La crise du Covid 19 a entrainé un vent de critiques de la part d’architectes et d’observateurs de l’architecture sur la production contemporaine de l’habitat collectif. La marchandisation de l’habitat qui conditionne une recherche de rentabilité économique (Van Gerrewey and Guidicelli, 2019) entraine un appauvrissement des espaces habités. Les différents rapports (Girometti and Leclercq, 2021) et études (Sabbah et al., 2021) mettent ainsi en lumière une perte de « qualité dans le logement collectif » qui semble corrélée à la sobriété foncière.
Ce travail de thèse s’intègre dans la réflexion amorcée par l’équipe de recherche GERPHAU / ICF la Sablière lors de l’appel à manifestation d’intérêt (AMI) « Engagés pour la qualité du logement de demain » (EQLD). L’approche engagée s’appuie sur une pensée associant l’usage habitant comme vecteur principal de la qualité de l’habitat (Pinson, 1993).
La pandémie a aussi permis de mettre en lumière le potentiel des espaces intermédiaires comme extension des fonctions de l’habitat, ou comme support de nouveaux usages. Cet entre-deux apparait ainsi comme l’outil de résistance permettant de réguler l’équilibre entre sobriété foncière et qualité d’usages de l’habitat (Arzoumanian et al., 2024). La pluralité des noms qui lui sont attribués (entre-deux, espaces interstitiels, espaces de transition, espaces tampons, ou encore seuils, limites, sas…) montre la difficulté à appréhender ce dispositif spatial pourtant essentiel à la qualité des espaces qu’il met en relation.

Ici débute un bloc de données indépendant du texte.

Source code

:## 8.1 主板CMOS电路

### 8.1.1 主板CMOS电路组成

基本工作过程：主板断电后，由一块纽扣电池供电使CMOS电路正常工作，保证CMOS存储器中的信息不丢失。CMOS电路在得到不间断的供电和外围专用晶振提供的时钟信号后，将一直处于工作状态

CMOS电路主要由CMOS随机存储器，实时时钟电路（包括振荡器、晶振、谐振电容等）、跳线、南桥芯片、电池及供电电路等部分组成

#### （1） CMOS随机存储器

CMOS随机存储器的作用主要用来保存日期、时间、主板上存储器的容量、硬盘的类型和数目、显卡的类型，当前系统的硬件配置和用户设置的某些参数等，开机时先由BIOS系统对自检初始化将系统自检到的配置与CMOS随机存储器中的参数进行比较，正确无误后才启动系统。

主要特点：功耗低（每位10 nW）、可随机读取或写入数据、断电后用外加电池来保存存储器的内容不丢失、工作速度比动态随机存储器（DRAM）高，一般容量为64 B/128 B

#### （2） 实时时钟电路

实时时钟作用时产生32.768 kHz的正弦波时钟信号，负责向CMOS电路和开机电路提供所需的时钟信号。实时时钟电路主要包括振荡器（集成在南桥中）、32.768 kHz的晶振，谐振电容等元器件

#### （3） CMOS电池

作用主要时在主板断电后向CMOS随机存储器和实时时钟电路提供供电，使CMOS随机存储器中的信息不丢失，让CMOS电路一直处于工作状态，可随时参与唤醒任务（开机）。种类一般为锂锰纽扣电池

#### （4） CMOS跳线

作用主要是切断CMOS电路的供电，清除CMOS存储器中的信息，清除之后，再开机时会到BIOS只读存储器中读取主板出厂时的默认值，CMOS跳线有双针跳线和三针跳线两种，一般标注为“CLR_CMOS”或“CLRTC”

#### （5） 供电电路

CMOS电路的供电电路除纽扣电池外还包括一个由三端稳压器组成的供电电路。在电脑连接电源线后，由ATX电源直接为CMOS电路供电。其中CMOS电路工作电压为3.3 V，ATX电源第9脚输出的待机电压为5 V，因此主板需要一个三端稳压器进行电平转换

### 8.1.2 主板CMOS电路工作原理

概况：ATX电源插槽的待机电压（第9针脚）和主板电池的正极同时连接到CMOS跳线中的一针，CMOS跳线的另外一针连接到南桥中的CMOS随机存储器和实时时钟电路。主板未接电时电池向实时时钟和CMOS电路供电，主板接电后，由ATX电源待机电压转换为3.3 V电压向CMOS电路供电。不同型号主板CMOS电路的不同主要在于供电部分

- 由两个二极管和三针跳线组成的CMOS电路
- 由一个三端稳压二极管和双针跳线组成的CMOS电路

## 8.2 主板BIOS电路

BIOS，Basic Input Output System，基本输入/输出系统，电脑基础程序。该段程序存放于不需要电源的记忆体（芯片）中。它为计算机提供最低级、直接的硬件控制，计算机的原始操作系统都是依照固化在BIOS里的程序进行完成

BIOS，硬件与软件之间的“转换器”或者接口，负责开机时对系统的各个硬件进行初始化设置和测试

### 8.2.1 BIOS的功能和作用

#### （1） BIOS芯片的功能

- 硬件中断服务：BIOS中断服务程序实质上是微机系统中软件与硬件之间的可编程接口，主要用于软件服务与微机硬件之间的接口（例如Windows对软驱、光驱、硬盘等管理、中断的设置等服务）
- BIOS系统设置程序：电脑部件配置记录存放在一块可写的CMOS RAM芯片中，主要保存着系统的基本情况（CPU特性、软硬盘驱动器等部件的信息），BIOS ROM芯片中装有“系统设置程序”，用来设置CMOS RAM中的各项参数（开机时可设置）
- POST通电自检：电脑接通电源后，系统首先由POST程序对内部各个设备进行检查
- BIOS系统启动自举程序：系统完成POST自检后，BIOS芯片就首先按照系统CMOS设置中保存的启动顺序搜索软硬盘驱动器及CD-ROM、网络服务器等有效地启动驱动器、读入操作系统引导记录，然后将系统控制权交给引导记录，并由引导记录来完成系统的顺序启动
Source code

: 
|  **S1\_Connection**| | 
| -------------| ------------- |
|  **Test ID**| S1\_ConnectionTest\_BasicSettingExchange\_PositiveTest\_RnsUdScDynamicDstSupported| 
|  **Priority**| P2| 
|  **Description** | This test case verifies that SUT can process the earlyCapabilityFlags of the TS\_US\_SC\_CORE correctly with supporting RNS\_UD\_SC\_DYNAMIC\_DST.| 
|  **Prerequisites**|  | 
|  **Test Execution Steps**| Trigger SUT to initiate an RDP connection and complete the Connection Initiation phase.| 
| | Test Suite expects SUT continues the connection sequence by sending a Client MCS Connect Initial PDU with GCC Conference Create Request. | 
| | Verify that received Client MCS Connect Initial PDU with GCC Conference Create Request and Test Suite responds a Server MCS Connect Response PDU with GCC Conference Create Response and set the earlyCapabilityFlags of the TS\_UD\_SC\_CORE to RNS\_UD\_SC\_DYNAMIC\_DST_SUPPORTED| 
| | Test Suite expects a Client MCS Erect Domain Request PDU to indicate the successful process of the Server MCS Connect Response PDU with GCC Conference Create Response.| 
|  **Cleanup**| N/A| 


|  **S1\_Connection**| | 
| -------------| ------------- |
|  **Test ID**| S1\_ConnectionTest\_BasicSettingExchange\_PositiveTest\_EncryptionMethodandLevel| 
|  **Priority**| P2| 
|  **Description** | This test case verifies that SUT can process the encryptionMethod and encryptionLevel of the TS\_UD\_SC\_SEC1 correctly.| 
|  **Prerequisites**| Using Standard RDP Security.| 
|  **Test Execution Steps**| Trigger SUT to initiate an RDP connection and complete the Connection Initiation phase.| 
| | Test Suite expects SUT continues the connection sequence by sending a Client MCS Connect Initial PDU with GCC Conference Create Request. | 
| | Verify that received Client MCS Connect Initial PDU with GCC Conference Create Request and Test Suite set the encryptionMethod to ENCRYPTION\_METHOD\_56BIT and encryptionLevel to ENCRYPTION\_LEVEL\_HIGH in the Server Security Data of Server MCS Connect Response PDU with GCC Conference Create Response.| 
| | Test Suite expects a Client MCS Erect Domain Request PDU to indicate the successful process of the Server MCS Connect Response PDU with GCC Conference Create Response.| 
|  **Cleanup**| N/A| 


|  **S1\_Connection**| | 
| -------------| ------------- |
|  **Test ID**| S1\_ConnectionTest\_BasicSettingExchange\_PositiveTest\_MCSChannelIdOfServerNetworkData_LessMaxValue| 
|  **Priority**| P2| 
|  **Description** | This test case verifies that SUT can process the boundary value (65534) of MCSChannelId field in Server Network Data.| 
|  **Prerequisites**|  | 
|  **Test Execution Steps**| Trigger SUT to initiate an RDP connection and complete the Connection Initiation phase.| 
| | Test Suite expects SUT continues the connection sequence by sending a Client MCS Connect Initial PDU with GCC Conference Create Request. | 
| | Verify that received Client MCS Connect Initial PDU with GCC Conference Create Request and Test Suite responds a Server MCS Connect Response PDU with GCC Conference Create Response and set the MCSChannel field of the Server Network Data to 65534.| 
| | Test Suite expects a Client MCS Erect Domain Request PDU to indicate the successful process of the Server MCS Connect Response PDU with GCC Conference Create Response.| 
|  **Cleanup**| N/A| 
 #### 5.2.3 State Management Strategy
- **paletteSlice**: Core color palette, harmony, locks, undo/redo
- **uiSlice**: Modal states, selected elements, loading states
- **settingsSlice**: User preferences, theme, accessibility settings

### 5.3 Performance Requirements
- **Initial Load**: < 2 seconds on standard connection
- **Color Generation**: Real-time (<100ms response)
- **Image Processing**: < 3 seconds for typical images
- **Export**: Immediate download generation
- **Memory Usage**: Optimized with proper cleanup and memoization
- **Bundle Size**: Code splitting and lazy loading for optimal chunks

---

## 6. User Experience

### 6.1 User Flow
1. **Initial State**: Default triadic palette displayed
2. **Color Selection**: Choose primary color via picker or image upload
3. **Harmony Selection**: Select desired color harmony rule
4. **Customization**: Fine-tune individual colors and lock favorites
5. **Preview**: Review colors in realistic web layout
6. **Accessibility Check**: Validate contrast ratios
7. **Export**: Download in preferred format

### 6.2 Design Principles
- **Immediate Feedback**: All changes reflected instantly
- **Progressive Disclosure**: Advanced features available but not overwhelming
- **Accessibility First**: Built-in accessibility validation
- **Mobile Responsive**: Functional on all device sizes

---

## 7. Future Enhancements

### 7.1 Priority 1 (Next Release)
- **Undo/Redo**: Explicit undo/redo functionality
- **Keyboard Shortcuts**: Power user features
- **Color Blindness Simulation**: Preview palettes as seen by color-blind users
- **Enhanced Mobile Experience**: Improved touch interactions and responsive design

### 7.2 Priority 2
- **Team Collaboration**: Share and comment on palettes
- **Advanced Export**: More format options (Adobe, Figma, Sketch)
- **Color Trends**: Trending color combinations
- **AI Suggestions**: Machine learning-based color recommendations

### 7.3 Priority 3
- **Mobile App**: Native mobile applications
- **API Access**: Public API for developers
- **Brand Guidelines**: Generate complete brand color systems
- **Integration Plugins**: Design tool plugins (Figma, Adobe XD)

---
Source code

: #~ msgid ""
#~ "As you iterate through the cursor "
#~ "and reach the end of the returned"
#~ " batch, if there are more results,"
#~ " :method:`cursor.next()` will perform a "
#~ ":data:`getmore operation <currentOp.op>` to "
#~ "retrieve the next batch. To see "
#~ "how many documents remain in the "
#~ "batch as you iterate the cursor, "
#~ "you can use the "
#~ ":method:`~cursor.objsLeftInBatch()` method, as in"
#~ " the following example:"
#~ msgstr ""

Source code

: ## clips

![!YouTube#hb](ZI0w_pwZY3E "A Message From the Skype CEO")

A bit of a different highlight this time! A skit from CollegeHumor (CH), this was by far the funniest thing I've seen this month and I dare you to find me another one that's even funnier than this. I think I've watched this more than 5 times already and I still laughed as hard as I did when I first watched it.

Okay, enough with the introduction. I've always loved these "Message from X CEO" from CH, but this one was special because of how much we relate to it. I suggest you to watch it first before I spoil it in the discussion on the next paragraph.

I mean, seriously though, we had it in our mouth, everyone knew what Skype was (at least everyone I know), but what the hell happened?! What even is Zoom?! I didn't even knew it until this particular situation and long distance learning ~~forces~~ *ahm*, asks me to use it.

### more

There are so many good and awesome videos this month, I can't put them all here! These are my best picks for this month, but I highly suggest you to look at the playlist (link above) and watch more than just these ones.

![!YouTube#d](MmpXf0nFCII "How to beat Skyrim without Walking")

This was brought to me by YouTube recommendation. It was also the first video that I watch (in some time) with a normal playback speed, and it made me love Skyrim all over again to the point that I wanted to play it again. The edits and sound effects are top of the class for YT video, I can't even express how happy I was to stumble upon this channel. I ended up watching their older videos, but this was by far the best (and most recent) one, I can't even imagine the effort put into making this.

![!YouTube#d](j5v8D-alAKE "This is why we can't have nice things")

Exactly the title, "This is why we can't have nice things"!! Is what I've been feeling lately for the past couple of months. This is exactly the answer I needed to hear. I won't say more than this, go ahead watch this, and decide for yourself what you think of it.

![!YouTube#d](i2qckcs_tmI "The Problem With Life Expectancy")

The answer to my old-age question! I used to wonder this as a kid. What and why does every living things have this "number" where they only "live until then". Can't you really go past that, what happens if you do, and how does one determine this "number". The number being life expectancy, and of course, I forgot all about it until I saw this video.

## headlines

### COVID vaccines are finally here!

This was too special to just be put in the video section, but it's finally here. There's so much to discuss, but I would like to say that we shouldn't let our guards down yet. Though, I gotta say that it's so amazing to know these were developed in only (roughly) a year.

On pourrait donc se demander, en réponse à la sobriété foncière de l’habitat collectif, comment les architectes spatialisent-ils la notion d’espace intermédiaire en tant qu’interface régulatrice de la qualité d’usages ? Que conditionnent ces entre-deux sur la fabrication typo-morphologique et programmatique de l’habitat collectif ?
Dans ce travail, le regard est porté sur les espaces intermédiaires qui dépassent leur fonction archétypale. Il est question d’interroger et d’analyser ces interfaces à plusieurs échelles de projet mettant en relation des espaces de nature, statut ou fonction différentes et de comprendre les stratégies de conception développées par les architectes. Cette réflexion basée autour du triptyque lefebvrien espace perçu, espace conçu, espace vécu (Lefebvre, 2000), cherche à mettre en évidence les dispositifs permettant aux espaces intermédiaires d’être les supports d’une régulation de la qualité d’usages face à des circonstances d’optimisation foncière de l’habitat collectif (Moley, 2003).
Il s’agit également de mettre en évidence les conditions d’existence programmatique et les conséquences typo-morphologiques des stratégies spatiales employées que ce soit dans la fabrication à l’échelle de la ville, de l’édifice ou de la cellule domestique.